Now he is seeking solace in the dog park, where such distinctions are irrelevant and a sudden outburst of anger won't lead to a lawsuit from a doctor, just a quick tug on a leash.

Next up is Boy in Hoodie, who once hung with the popular crew at his high school, but became a social outcast after a picture of a dead cat appeared on his blog otherwise dedicated to funny pictures of felines. Stewart Legere gives a delicate, heartfelt portrait of this teenager who has an unusual sexual encounter with a cheerleader one night.

Finally, there's Woman in Prada (Kathryn Maclellan) – and despite the disdain the other characters have aimed at fashionable and well-off before, she's no devil. Recently divorced, she's been on a holiday with a younger man that has gone awry. What she really wants, however, is a palomino horse.

These three humans are linked only by their affection for animals – and their uneasy understanding of their own animal sides. (They are also all staring up at the same moon, a clunky, cheesy conceit.)

I, Animal arrives at SummerWorks from Halifax's Kazan Co-op, who premiered the play in their hometown in May. Richie Wilcox's overly speedy production seems influenced by Daniel Brooks's dark, intense productions of MacIvor's monologues. But not every actor can command a stage with stillness the way MacIvor can, and the design is not seamless enough to conjure the necessary atmosphere.

Only Boy in Hoodie truly captivates, though he has a story that resonates at a higher frequency. The two other speeches contain some lovely observations about human nature, but they ultimately feel like MacIvor B-sides without a larger structure to the show.

These humans talk and talk and talk, but, in this case, they don't say very much.

A less poetic and polished, but livelier new script at SummerWorks is Barrel Crank, which comes to the festival from the Suitcase in Point company in St. Catharines, Ont. It is also, in a way, about a human afraid of the fact that she is also an animal.

Written by the talented Erin Shields (If We Were Birds, Montparnasse) and based on studio improvisations, the play tells the story of Annie Edson Taylor (Amy Nostbakken) who, at the age of 63 in 1901, became the first person to ride over Niagara Falls in a barrel and live.

In Shields's sideshow-style retelling of the true tale, Annie – a strong-willed widow – had a sense of dignity that prevented her making money off her journey; she wanted to go on a lecture circuit of universities, but only found herself invited to dime museums and sideshows.

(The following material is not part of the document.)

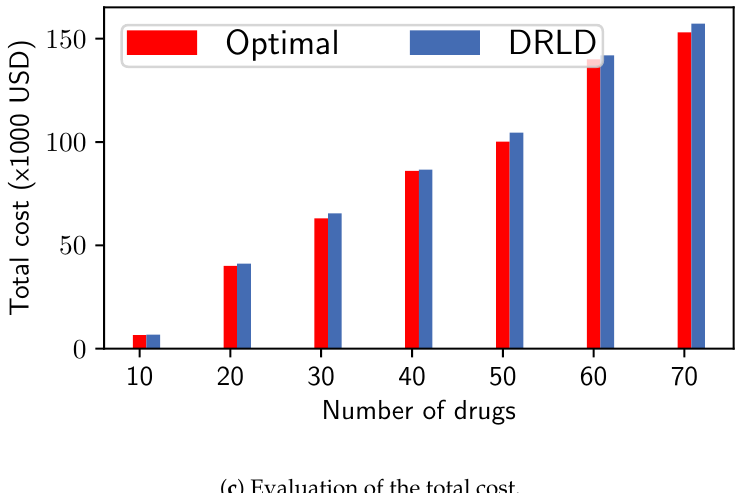
Figure 4. Convergence evaluation. DRLD, Deep Reinforcement Learning model for Drug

Though she intended the stunt to give her life meaning and means, instead her terrifying ride left her traumatized and with an overwhelming sense of shame. Her famous barrel was stolen by her manager and what money she made was spent on a private investigator trying to track it down. The moral, as TLC succinctly put it: Don't go chasing waterfalls.

Despite some technical difficulties on opening night, Rose Plotek's production has a few brilliant moments – the scene where Annie goes over the falls being particularly magically conjured by video and more old-fashioned stagecraft.

Deanna Jones, artistic director of Suitcase in Point, plays a number of roles with winning cheekiness, notably the cat who took Annie's barrel for a test ride. Supporting as a series of landlords and lowlifes, Muoi Nene and Trent Pardy are truly funny.

That said, Nostbakken's Annie is too enigmatic for her story to connect as more than historical oddity. And, in its current stage of development, the script is a bit of a Niagara sprawl. With some tightening up and deepening, however, it could be as captivating as Nik Wallenda's recent tightrope walk across the famous Canadian cataracts.